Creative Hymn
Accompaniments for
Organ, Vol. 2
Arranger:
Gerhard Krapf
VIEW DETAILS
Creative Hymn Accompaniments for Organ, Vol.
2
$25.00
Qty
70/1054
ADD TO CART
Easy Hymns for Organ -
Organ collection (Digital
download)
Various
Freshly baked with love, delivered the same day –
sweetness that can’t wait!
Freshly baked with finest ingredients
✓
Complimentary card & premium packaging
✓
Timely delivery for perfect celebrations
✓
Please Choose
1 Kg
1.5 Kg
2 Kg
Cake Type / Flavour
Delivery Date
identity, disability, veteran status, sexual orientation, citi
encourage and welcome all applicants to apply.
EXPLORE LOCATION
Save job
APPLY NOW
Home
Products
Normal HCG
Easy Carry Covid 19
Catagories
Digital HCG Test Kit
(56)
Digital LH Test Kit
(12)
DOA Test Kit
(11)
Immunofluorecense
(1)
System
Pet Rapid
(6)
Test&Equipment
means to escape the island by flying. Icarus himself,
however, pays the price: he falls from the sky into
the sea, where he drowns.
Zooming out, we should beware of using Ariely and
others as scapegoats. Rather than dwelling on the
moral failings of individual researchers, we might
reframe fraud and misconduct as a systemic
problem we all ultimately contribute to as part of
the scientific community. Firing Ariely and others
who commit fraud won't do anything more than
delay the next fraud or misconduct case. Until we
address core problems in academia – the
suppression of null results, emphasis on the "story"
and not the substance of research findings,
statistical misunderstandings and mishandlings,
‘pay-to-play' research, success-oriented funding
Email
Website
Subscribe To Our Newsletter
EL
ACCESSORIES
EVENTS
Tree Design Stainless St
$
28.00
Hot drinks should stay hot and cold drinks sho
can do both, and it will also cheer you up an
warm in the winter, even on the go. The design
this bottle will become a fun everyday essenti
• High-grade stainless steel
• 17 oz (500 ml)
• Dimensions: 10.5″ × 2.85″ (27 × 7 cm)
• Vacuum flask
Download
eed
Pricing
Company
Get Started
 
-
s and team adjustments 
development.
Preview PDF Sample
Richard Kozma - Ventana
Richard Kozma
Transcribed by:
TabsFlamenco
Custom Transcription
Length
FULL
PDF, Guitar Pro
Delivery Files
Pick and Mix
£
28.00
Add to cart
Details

* Your goal: Beginning at the line above with "Zooming out, we" and finishing at the line with "and not the", return each line exactly and return nothing else.

* Solution to this problem:
Zooming out, we should beware of using Ariely and
others as scapegoats. Rather than dwelling on the
moral failings of individual researchers, we might
reframe fraud and misconduct as a systemic
problem we all ultimately contribute to as part of
the scientific community. Firing Ariely and others
who commit fraud won't do anything more than
delay the next fraud or misconduct case. Until we
address core problems in academia – the
suppression of null results, emphasis on the "story"
and not the substance of research findings,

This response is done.